[Try it] In the material below, find each line that contains the word "cervical" and copy it.

[Data to examine]

-- -- --

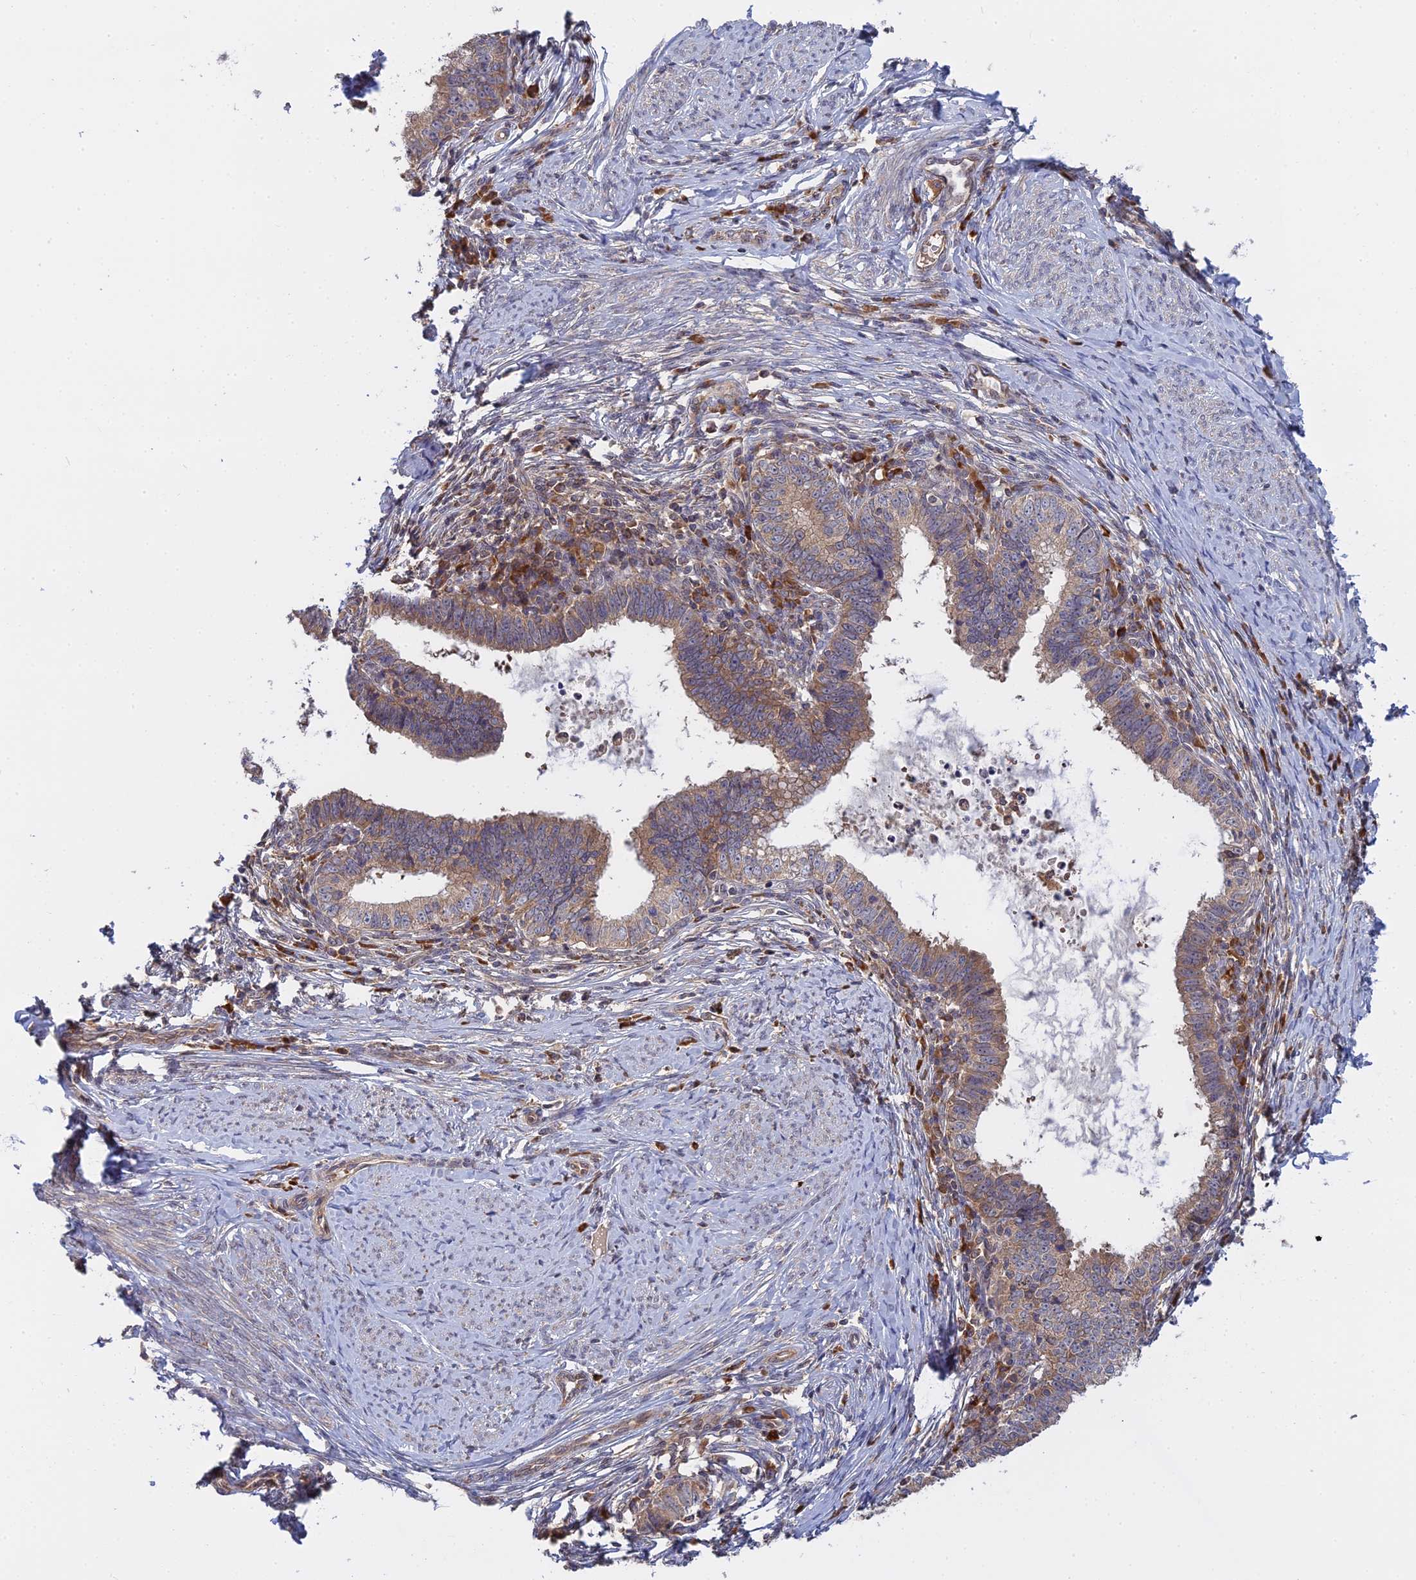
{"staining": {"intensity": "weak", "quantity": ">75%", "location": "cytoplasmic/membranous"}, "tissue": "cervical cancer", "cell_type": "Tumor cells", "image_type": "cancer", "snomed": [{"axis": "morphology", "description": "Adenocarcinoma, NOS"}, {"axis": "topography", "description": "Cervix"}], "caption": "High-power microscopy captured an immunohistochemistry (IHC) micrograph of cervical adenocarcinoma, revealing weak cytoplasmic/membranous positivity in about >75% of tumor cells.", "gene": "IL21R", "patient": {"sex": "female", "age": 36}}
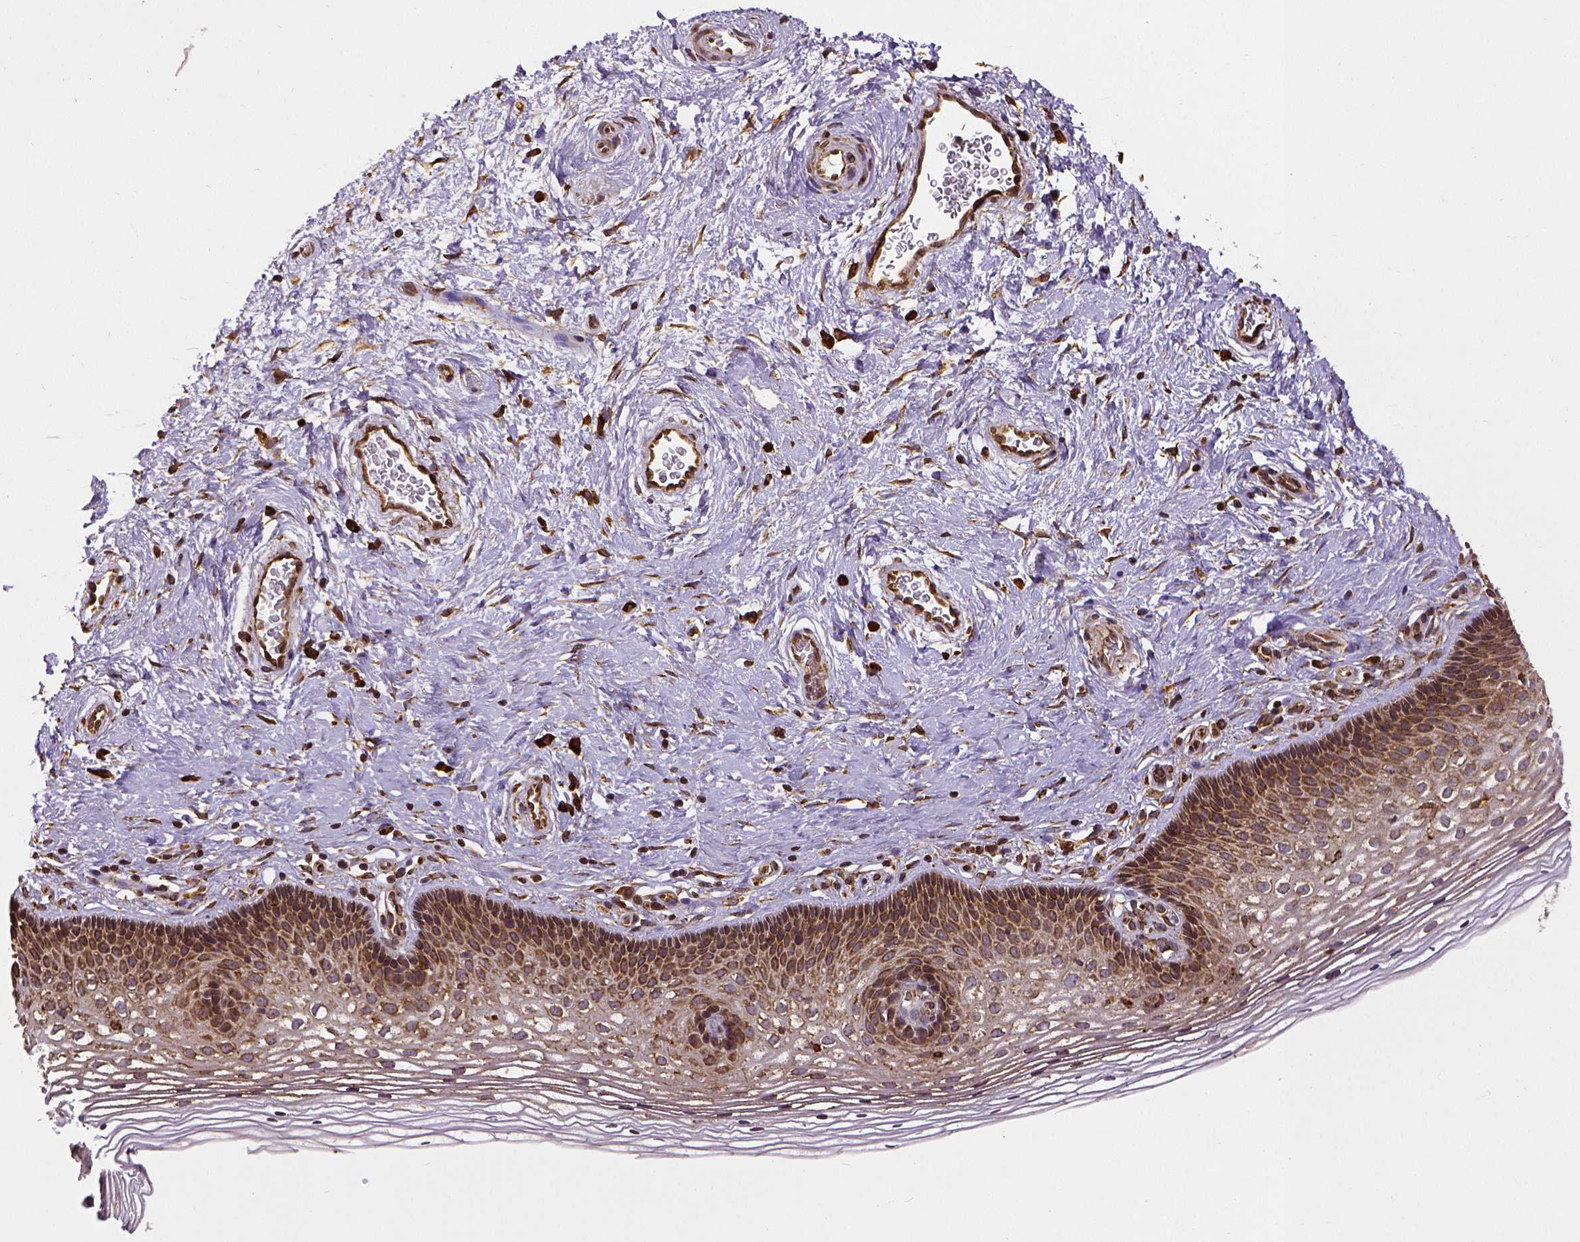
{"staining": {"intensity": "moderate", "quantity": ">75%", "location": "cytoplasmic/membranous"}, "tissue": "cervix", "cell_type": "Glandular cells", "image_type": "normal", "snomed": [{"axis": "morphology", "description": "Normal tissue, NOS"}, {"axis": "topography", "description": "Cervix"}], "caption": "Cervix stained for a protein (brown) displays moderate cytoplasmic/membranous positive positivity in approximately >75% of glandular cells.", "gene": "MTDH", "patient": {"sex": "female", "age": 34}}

-- -- --

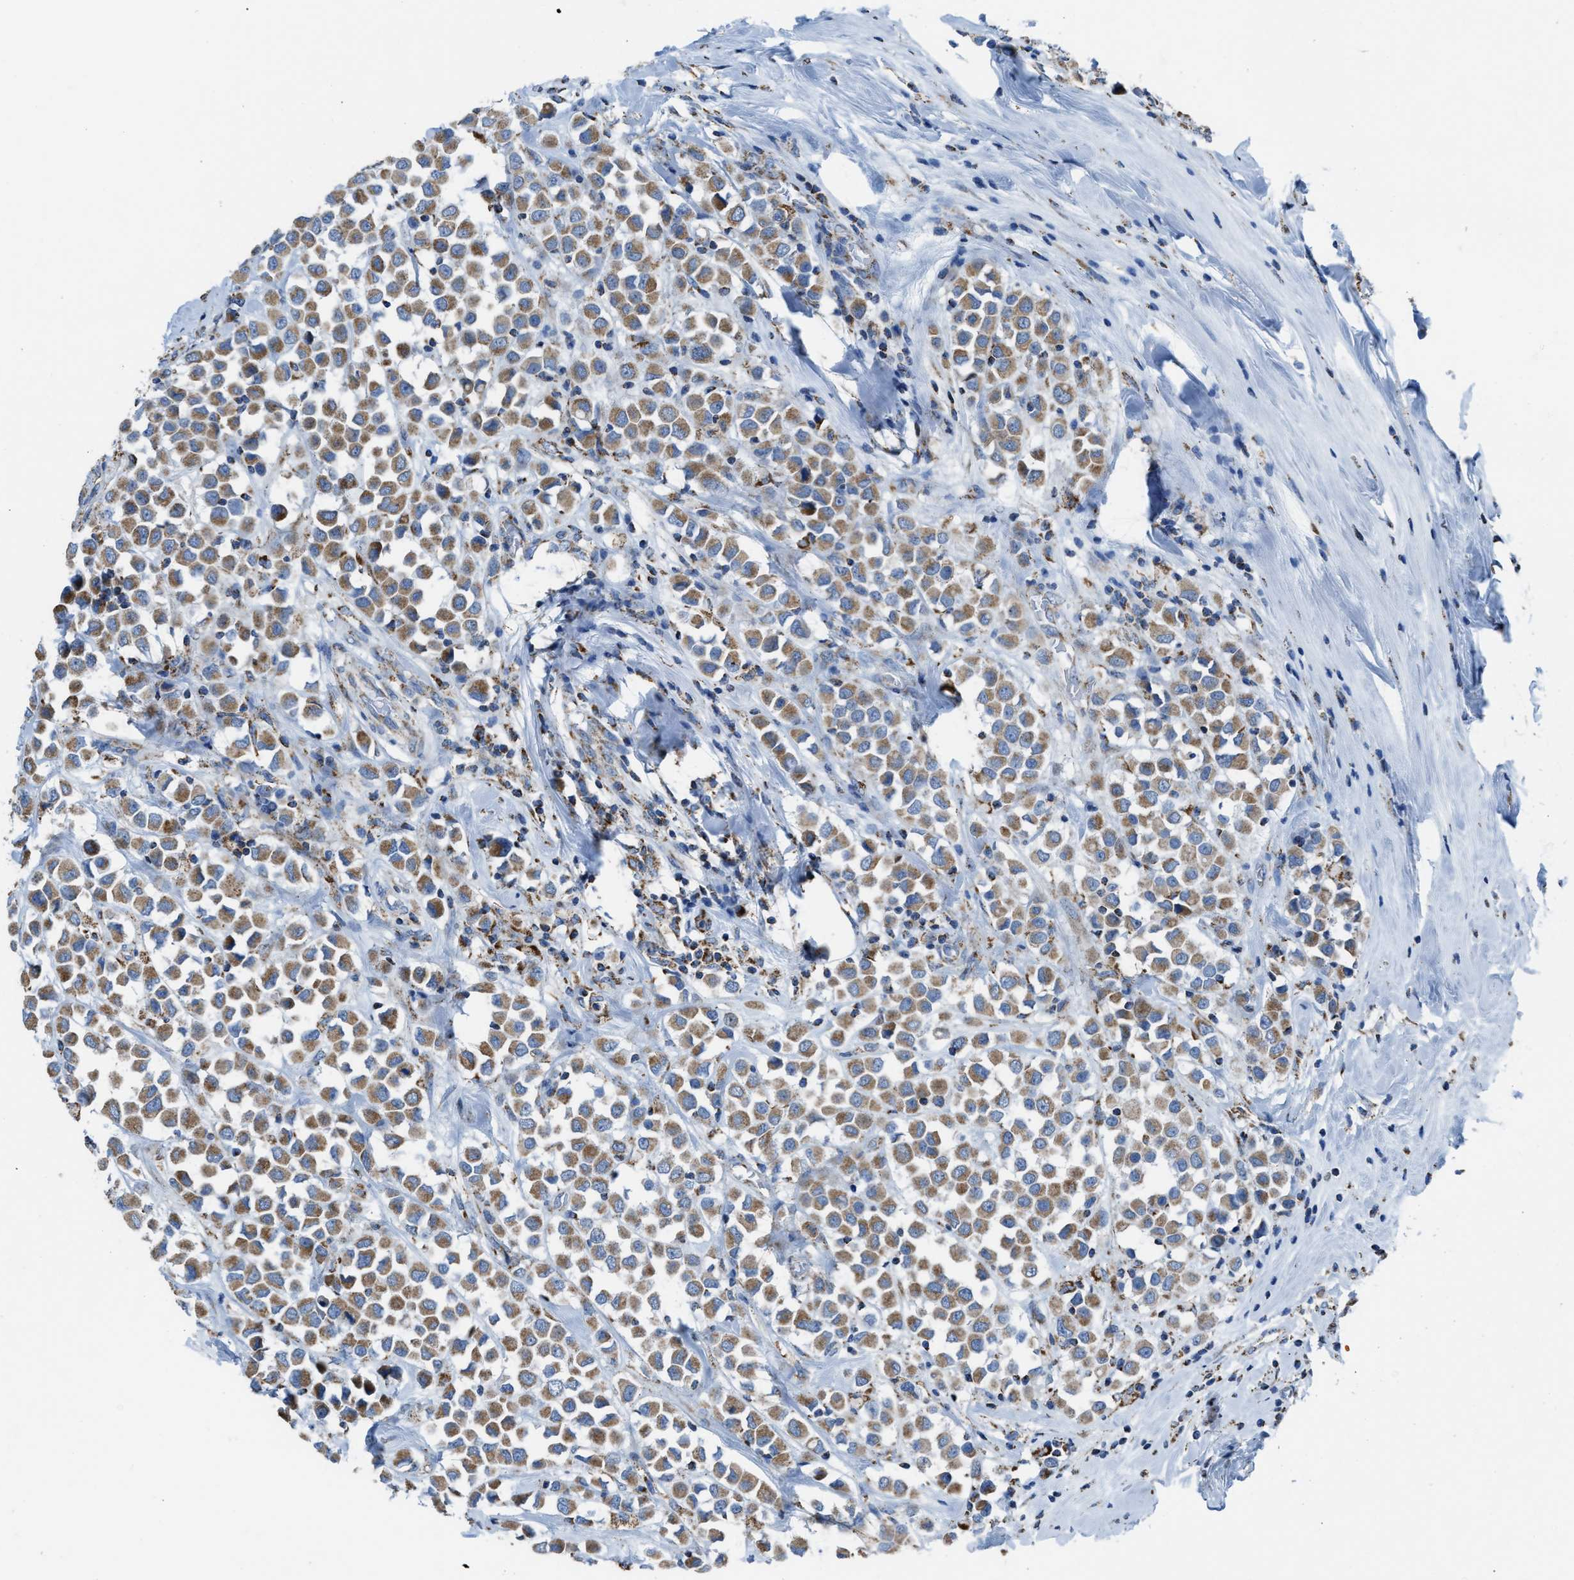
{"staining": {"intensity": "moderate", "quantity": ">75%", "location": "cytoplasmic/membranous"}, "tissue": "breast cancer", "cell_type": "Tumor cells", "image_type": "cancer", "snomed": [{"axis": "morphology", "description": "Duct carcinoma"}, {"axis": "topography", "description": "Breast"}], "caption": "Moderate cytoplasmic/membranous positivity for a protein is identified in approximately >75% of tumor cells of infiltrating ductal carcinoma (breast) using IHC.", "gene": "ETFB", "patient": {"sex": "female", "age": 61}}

-- -- --

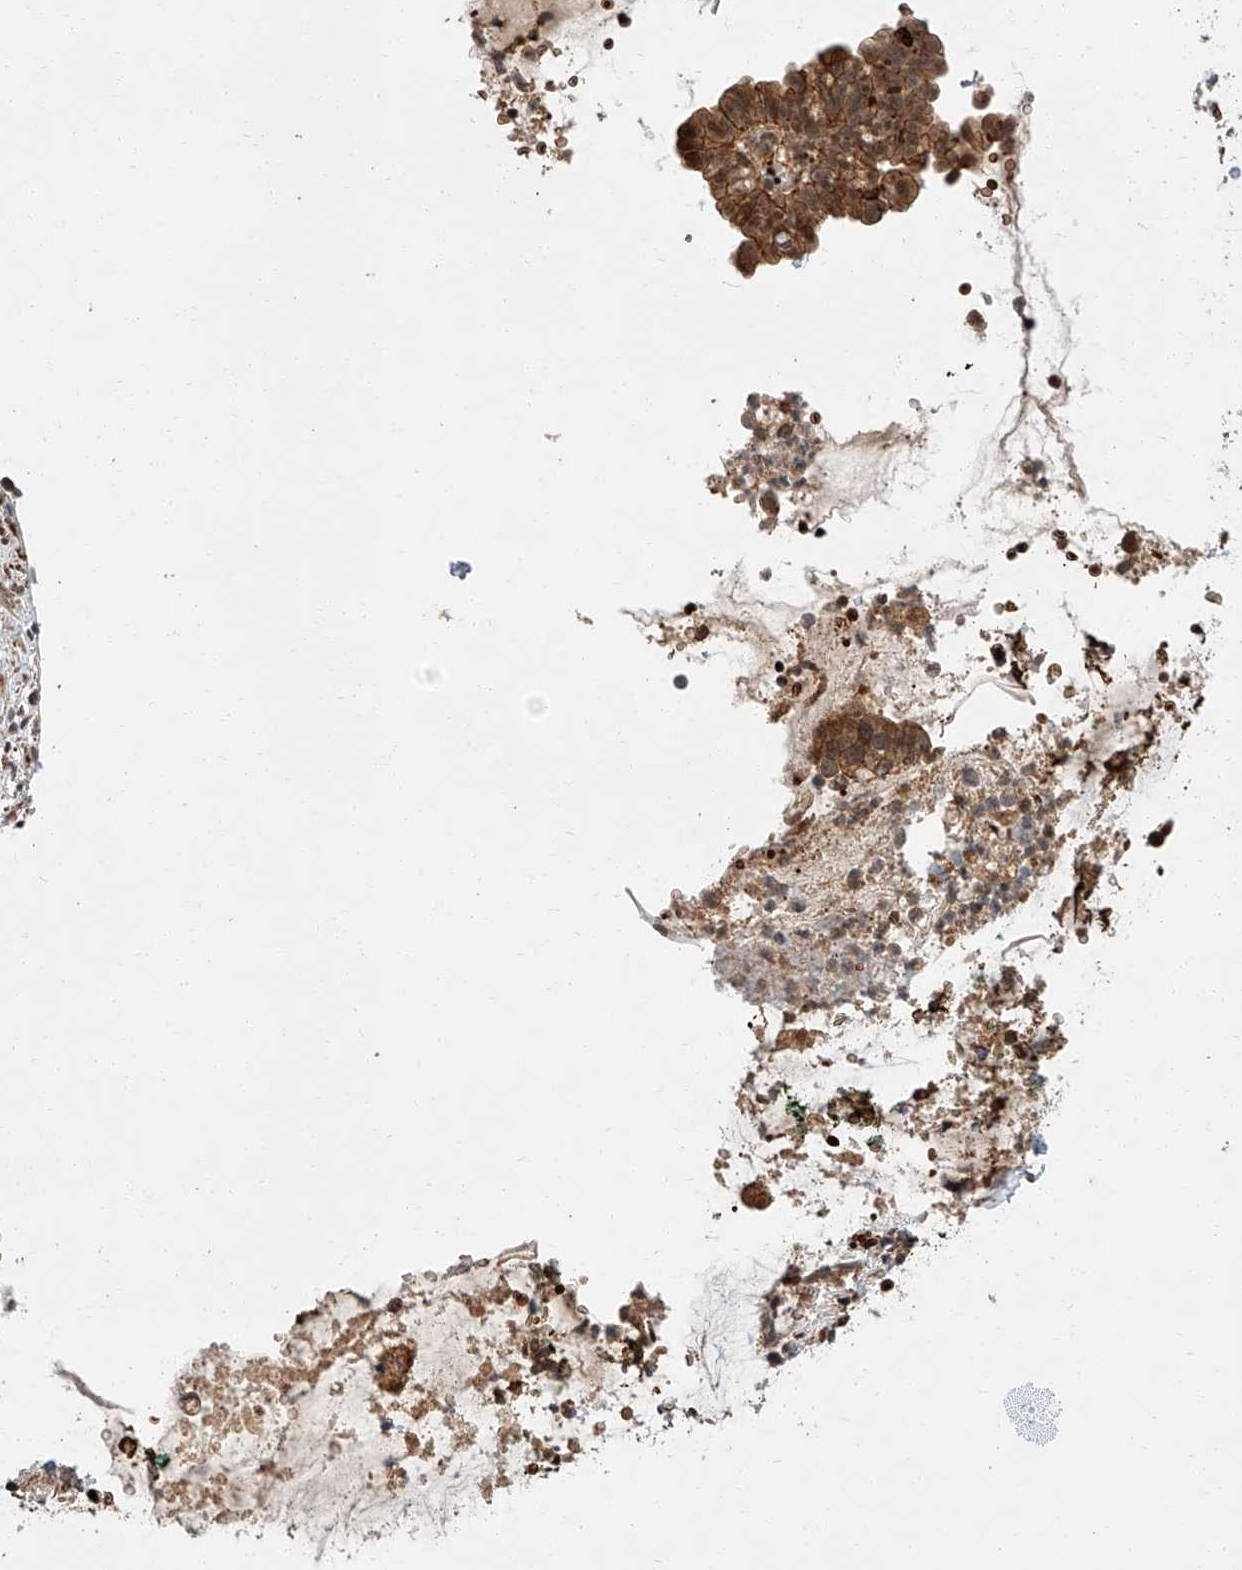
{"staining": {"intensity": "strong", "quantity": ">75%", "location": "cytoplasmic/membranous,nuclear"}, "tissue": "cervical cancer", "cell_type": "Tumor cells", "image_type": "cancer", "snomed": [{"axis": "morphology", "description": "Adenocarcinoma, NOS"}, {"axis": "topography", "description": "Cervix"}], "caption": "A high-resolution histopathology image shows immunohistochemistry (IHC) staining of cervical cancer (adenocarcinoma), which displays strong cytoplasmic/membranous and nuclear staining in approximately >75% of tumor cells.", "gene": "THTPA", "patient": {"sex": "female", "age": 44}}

-- -- --

[Result for this task]
{"staining": {"intensity": "weak", "quantity": ">75%", "location": "cytoplasmic/membranous"}, "tissue": "cervical cancer", "cell_type": "Tumor cells", "image_type": "cancer", "snomed": [{"axis": "morphology", "description": "Adenocarcinoma, NOS"}, {"axis": "topography", "description": "Cervix"}], "caption": "High-power microscopy captured an immunohistochemistry (IHC) micrograph of cervical adenocarcinoma, revealing weak cytoplasmic/membranous positivity in about >75% of tumor cells.", "gene": "IL21R", "patient": {"sex": "female", "age": 36}}
{"staining": {"intensity": "strong", "quantity": ">75%", "location": "cytoplasmic/membranous,nuclear"}, "tissue": "cervical cancer", "cell_type": "Tumor cells", "image_type": "cancer", "snomed": [{"axis": "morphology", "description": "Adenocarcinoma, NOS"}, {"axis": "topography", "description": "Cervix"}], "caption": "A high-resolution histopathology image shows immunohistochemistry (IHC) staining of cervical cancer (adenocarcinoma), which displays strong cytoplasmic/membranous and nuclear staining in approximately >75% of tumor cells.", "gene": "THTPA", "patient": {"sex": "female", "age": 44}}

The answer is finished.